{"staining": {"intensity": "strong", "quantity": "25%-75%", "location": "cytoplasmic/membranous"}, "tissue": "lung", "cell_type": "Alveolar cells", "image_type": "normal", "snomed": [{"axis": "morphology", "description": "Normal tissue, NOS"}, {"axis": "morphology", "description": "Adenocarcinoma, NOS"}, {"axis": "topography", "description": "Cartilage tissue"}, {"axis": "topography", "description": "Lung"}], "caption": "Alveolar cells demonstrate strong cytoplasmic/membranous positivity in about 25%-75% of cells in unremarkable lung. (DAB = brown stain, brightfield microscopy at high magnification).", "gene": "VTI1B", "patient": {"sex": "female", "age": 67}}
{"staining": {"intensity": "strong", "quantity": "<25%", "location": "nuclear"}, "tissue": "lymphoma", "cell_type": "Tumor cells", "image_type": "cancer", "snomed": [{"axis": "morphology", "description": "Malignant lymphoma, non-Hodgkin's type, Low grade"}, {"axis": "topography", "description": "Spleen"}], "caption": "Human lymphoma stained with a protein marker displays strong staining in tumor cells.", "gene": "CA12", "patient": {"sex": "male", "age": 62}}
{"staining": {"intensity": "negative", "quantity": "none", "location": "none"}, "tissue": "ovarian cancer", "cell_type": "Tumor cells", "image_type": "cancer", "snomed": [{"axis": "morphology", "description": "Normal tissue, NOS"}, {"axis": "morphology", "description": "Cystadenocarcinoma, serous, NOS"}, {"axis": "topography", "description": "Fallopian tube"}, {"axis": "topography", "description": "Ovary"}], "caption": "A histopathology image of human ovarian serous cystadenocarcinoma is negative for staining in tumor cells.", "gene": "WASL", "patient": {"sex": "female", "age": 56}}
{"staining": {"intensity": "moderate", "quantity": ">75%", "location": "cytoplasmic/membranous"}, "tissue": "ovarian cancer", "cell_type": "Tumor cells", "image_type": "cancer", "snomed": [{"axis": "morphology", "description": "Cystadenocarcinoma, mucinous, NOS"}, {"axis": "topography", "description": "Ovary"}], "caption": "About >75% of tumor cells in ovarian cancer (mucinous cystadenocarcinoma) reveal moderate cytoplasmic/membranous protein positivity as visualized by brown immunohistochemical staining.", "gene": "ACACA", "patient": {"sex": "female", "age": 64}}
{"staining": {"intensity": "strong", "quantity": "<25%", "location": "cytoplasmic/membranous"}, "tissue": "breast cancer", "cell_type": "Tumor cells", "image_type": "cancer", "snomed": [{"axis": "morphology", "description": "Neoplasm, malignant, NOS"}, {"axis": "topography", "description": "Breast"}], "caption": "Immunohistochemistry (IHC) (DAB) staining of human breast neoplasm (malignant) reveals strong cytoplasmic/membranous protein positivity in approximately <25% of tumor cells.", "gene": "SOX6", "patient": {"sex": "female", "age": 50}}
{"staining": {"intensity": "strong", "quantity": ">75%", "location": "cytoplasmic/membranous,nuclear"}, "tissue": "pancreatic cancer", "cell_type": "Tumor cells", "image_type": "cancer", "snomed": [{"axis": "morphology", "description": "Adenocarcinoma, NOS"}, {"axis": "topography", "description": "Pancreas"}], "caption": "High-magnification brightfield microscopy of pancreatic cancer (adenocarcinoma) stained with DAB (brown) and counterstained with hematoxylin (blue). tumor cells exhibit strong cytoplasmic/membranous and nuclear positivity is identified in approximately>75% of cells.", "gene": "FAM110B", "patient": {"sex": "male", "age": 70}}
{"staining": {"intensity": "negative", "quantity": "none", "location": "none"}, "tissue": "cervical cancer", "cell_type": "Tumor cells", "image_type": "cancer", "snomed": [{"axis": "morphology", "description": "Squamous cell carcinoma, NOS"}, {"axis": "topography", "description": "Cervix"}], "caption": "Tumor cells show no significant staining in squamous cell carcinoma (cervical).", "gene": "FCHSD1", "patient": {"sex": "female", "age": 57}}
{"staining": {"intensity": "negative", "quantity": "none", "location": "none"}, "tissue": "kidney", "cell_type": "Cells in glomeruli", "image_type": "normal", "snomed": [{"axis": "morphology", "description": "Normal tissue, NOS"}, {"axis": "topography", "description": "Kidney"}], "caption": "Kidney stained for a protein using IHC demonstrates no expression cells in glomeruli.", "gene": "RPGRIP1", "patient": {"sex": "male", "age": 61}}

What needs to be done: All lines from the one containing "brightfield microscopy of" down to the final line above are to be restated word for word; leave out the rest.

Answer space:
{"staining": {"intensity": "strong", "quantity": ">75%", "location": "cytoplasmic/membranous,nuclear"}, "tissue": "pancreatic cancer", "cell_type": "Tumor cells", "image_type": "cancer", "snomed": [{"axis": "morphology", "description": "Adenocarcinoma, NOS"}, {"axis": "topography", "description": "Pancreas"}], "caption": "High-magnification brightfield microscopy of pancreatic cancer (adenocarcinoma) stained with DAB (brown) and counterstained with hematoxylin (blue). tumor cells exhibit strong cytoplasmic/membranous and nuclear positivity is identified in approximately>75% of cells.", "gene": "FAM110B", "patient": {"sex": "male", "age": 70}}
{"staining": {"intensity": "negative", "quantity": "none", "location": "none"}, "tissue": "cervical cancer", "cell_type": "Tumor cells", "image_type": "cancer", "snomed": [{"axis": "morphology", "description": "Squamous cell carcinoma, NOS"}, {"axis": "topography", "description": "Cervix"}], "caption": "Tumor cells show no significant staining in squamous cell carcinoma (cervical).", "gene": "FCHSD1", "patient": {"sex": "female", "age": 57}}
{"staining": {"intensity": "negative", "quantity": "none", "location": "none"}, "tissue": "kidney", "cell_type": "Cells in glomeruli", "image_type": "normal", "snomed": [{"axis": "morphology", "description": "Normal tissue, NOS"}, {"axis": "topography", "description": "Kidney"}], "caption": "Kidney stained for a protein using IHC demonstrates no expression cells in glomeruli.", "gene": "RPGRIP1", "patient": {"sex": "male", "age": 61}}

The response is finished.